Last year the guild starting handing out lifetime achievement awards in each of its four disciplines: art directors; scenic, title and graphic artists; illustrators and matte artists; and set designers and model makers. The organization previously announced that production designer Patrizia von Brandenstein would also receive a lifetime achievement award.
Anderson’s mural artistry can be seen in films such as Cleopatra (1963) and The Sound of Music (1965), as well as at various Disney attractions around the world. Anderson started his career at J.C. Backings, painting backgrounds for 20th Century Fox films such as What a Way to Go (1964), Fantastic Voyage (1966), Hello, Dolly! (1969) and Beneath the Planet of the Apes (1970). He went on to work as a scenic supervisor for Grosh Scenic Studios, while serving as president of IATSE Local 816 (scenic, title and graphic artists). From 1979 to 1982, Anderson oversaw scenic design for Disney’s Epcot Center. In the 1980s, he freelanced on various Disney projects such as Disneyland, Tokyo Disneyland, Disney’s California Adventure and El Capitan. He later went on to start Disney’s Tujunga facility as well as Mural Makers, a family-run company that specializes in murals, theme and faux painting for theme parks, museums and theatres.

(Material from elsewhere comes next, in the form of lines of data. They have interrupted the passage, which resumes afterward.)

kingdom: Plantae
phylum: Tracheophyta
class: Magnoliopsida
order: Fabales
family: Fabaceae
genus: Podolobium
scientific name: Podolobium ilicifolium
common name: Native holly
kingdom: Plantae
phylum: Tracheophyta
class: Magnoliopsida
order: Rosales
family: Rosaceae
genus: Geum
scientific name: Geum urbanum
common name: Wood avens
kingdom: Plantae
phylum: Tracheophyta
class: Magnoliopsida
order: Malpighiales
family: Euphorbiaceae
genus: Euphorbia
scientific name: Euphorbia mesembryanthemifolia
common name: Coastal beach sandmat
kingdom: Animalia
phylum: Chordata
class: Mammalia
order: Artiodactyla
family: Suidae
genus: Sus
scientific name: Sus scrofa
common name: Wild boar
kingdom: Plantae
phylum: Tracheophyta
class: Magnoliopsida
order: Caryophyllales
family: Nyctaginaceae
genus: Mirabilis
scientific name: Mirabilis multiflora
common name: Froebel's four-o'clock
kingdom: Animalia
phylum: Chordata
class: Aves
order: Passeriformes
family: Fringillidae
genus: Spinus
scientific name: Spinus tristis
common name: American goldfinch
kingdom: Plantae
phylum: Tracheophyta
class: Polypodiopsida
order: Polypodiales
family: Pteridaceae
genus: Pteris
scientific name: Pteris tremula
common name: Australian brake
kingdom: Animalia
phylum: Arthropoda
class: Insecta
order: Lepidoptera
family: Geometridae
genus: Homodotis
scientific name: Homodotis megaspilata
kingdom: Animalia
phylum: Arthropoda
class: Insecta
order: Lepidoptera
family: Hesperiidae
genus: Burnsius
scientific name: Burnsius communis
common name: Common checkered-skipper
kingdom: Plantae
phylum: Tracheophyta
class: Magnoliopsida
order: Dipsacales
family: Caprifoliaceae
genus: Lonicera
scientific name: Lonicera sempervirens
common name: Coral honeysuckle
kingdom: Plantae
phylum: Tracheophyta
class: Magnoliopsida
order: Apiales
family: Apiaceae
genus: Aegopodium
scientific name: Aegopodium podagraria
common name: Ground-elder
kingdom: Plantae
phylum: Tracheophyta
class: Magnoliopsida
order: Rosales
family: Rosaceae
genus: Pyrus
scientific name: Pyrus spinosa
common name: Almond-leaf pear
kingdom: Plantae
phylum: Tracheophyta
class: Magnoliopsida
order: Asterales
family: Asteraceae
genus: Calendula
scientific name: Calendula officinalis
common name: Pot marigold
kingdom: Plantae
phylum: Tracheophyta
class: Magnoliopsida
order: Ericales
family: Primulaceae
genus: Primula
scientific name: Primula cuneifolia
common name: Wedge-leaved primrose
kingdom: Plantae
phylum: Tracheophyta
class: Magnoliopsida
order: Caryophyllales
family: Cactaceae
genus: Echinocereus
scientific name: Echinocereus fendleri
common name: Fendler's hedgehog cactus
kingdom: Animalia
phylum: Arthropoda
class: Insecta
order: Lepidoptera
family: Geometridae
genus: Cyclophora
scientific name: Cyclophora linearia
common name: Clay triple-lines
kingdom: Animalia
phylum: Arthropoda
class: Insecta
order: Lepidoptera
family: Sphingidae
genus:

Ellenshaw is not only a matte artist, but also the first visual effects supervisor to be credited in a film for 1982’s Tron. The son of Oscar-winning matte designer Peter Ellenshaw, Harrison Ellenshaw got his start in Walt Disney Studio’s matte department. He later joined George Lucas‘s effects studio Industrial Light and Magic, where he produced many of the matte visual effects backgrounds for Star Wars (1977), The Empire Strikes Back (1980) and The Black Hole (1979), which earned Peter and Harrison an Academy Award nomination for best visual effects. In addition to producing visual effects for Tron (1982), Captain EO (1986), Superman IV: The Quest for Peace (1987), Ghost (1990) and Dick Tracy (1990), Ellenshaw also headed Disney Studio’s effects department Buena Vista Visual Effects from 1990-1996, overseeing 63 films. Ellenshaw is a founding board member of the Visual Effects Society (VES).
Newmon became the first African-American set designer in Hollywood when he joined IATSE Local 847 (set designers and model makers) in 1975. He later went on to serve three terms as vice president of Local 847 until his retirement in 2000. Newmon started his career at NBC as a stock scenery draftsman, and later was hired by Disney to set design The Apple Dumpling Gang (1975) and The Shaggy D.A. (1976). His film credits include Poltergeist (1982), Big Top Pee Wee (1988), The Meteor Man (1993), Deep Rising (1998) and Purgatory (1999). Newmon’s television credits include Starsky and Hutch, Little House on the Prairie, MacGyver, Murder She Wrote, Amen, Matt Houston, Scarecrow and Mrs. King, 7th Heaven and The Wayans Bros.